# Car Racing Training

### Pre-requisites

In [1]:
#!apt-get update
#!apt-get install -y swig python3-dev

In [2]:
# !pip3 install torch torchvision torchaudio --index-url https://download.pytorch.org/whl/cu128
# !pip install -r requirements.txt
# !pip install ipywidgets

### Imports

In [3]:
import os
import gymnasium as gym
import numpy as np
import matplotlib.pyplot as plt
import pandas as pd

from stable_baselines3 import PPO
from stable_baselines3.common.monitor import Monitor
from stable_baselines3.common.callbacks import EvalCallback, StopTrainingOnNoModelImprovement

import uuid

### Hyperparameters

In [4]:
# Create a Directory where we save the outputs of this training
runDir = f'./checkpoints/{uuid.uuid4()}'
os.makedirs(runDir, exist_ok=True)

# Save the monitor logs into a csv file
train_monitor_file = os.path.join(runDir, "train_monitor.csv")

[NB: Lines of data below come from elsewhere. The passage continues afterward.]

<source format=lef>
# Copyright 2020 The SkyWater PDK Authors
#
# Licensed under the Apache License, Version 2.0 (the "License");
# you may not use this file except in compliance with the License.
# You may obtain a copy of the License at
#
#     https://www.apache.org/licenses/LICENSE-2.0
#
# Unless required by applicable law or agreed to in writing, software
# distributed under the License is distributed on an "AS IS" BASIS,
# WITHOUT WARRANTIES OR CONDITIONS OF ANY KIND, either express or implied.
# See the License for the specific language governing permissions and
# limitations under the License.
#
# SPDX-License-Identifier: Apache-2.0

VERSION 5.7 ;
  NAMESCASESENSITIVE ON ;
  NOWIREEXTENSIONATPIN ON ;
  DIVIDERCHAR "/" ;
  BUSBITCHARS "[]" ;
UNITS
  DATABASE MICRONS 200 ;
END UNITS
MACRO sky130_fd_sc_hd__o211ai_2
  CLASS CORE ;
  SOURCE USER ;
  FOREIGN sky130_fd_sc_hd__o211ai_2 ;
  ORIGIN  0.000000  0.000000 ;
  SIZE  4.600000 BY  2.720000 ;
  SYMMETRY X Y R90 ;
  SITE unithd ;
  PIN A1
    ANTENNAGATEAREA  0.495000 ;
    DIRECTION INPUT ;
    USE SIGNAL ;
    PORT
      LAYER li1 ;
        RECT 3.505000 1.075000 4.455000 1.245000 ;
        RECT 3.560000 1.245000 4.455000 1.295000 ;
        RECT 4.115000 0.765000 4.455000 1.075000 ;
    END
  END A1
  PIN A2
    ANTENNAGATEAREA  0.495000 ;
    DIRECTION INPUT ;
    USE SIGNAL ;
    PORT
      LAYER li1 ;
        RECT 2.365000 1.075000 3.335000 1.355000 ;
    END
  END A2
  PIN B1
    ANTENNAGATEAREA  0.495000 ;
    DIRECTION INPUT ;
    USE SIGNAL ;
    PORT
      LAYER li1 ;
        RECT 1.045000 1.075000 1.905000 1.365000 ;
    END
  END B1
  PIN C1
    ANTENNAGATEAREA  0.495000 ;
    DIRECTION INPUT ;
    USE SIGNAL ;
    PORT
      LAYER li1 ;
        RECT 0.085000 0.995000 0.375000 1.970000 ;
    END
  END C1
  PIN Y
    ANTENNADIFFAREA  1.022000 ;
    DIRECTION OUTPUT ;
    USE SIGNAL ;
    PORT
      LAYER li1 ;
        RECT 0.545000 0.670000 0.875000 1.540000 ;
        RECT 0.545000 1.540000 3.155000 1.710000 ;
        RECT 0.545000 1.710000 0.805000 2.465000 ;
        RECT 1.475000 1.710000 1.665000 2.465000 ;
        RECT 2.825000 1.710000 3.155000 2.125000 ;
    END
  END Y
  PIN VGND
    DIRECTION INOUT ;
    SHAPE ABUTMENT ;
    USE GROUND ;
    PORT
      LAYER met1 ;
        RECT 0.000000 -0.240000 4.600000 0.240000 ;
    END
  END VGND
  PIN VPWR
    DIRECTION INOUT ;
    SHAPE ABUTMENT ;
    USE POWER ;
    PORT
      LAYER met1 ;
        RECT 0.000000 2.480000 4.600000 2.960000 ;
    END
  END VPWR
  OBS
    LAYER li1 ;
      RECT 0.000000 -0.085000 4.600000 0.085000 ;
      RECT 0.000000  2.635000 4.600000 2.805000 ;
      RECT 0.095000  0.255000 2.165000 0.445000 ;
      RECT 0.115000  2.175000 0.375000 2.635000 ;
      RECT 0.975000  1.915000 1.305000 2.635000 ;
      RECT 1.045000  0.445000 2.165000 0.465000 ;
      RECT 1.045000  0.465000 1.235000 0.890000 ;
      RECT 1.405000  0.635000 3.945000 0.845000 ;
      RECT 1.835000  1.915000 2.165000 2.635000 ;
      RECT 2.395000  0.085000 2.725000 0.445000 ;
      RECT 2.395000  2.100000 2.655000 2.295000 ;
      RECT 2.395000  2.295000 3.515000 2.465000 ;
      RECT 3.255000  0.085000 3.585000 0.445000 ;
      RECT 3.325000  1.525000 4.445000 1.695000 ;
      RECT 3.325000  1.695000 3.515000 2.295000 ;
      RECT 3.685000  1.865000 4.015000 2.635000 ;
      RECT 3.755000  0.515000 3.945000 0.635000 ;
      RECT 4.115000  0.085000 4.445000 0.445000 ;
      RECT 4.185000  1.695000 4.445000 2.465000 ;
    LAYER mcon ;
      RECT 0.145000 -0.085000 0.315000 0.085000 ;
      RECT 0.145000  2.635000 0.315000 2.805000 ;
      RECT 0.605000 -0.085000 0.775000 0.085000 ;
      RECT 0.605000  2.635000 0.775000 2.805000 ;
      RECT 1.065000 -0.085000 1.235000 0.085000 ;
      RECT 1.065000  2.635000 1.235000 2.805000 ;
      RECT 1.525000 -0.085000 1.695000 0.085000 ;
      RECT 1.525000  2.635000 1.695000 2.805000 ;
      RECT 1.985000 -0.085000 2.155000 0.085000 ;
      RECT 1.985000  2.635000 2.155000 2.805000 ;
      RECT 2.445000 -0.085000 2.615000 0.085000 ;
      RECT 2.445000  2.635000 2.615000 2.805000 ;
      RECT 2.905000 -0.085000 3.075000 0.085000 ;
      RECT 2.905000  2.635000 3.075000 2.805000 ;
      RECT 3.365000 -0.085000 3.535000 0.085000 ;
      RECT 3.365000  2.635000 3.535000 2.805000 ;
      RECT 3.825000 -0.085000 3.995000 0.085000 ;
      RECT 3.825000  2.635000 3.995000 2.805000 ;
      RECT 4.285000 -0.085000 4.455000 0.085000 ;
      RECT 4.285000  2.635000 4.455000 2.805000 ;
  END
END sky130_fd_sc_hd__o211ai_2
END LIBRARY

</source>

total_timesteps = 1_048_576   # Training Steps
n_eval_episodes = 8        # Eval Steps

### Training

In [None]:
# Create the training environment
env_train = gym.make("CarRacing-v3", render_mode="rgb_array")
env_train = Monitor(env_train, filename=train_monitor_file)

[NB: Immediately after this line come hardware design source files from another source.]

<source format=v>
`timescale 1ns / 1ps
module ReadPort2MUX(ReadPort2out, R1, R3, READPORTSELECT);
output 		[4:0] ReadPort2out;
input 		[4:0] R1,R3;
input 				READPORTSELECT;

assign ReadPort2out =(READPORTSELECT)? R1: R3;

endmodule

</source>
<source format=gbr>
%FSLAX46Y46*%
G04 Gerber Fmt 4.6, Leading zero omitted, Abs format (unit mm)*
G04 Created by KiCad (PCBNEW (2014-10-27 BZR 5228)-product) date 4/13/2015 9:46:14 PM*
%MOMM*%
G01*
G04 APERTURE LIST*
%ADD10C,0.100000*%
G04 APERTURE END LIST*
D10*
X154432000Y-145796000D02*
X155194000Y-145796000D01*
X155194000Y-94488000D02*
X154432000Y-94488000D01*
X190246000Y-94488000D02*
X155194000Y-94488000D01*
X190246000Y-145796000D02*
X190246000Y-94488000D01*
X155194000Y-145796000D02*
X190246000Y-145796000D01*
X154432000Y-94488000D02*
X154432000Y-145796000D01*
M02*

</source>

stop_train_callback = StopTrainingOnNoModelImprovement(max_no_improvement_evals=32, min_evals=128, verbose=0)
eval_callback = EvalCallback(env_train, eval_freq=1024, best_model_save_path=runDir, log_path=runDir, deterministic=True, render=False, callback_after_eval=stop_train_callback, verbose=0)

# PPO Model
model = PPO(
    policy="CnnPolicy",
    env=env_train,
    verbose=0,
    tensorboard_log=runDir,
    n_steps=1024,
    learning_rate=1e-4,
    batch_size=128,
    n_epochs=8,
    gamma=0.99,
    ent_coef=0.01,
    clip_range=0.2,
    gae_lambda=0.95,
)

# tensorboard --logdir AI/checkpoints/

# Train the model
model.learn(total_timesteps=total_timesteps, progress_bar=True, callback=eval_callback)

# Save the model
model_path = f"{runDir}/final_ppo_carracing"
model.save(model_path)
del model

### Training graphical

In [None]:
# Read monitor csv
df_train = pd.read_csv(train_monitor_file, skiprows=1)
rewards_train = df_train["r"].values
episodes_train = np.arange(1, len(rewards_train) + 1)

# Moving average
window = 50
if len(rewards_train) >= window:
    mov_avg = np.convolve(rewards_train, np.ones(window) / window, mode="valid")
else:
    mov_avg = None

# Plot
plt.figure(figsize=(10,5))
plt.plot(episodes_train, rewards_train, label="Episode Reward", color="tab:blue")
if mov_avg is not None:
    plt.plot(episodes_train[window-1:], mov_avg,
             label=f"Moving average ({window} ep)", color="tab:orange")
plt.xlabel("Episode")
plt.ylabel("Total Reward")
plt.title("CarRacing: Training Reward")
plt.legend()
plt.grid(alpha=0.3)
plt.savefig(f"{runDir}/plot.png")

plt.show()

### Evaluation

In [None]:
# Load last model
eval_env = gym.make("CarRacing-v3", render_mode="human")
env_train = TransformedEnv(eval_env,
    Compose(
        DoubleToFloat(),
        ToTensorImage(),
        GrayScale(),
        UnsqueezeTransform(-4),
        CatFrames(dim=-3, N=4),
        # ObservationNorm(in_keys=["pixels"]),
        # StepCounter()
    )
)

model = PPO.load(model_path, env=eval_env)

# Manual evaluation loop
rewards_eval = []
for epi in range(n_eval_episodes):
    obs, _ = eval_env.reset()
    done = False
    total_r = 0.0

    while not done:
        action, _ = model.predict(obs, deterministic=True)
        obs, r, terminated, truncated, info = eval_env.step(action)
        done = terminated or truncated
        total_r += r

    rewards_eval.append(total_r)

rewards_eval = np.array(rewards_eval)
episodes_eval = np.arange(1, n_eval_episodes + 1)
mean_eval = rewards_eval.mean()
std_eval = rewards_eval.std()

# Plot
plt.figure(figsize=(8,4))
plt.plot(episodes_eval, rewards_eval, '-o', color="tab:green",
         label="Episode rewards")
plt.axhline(mean_eval, color="tab:red", linestyle="--",
            label=f"Average: {mean_eval:.2f} ± {std_eval:.2f}")
plt.xlabel("Episode")
plt.ylabel("Total Rewards")
plt.title(f"CarRacing: Evaluation in {n_eval_episodes} episodes")
plt.legend()
plt.grid(alpha=0.3)
plt.show()

print(f"Eval → Average Reward: {mean_eval:.2f}; Standard Deviation: {std_eval:.2f}")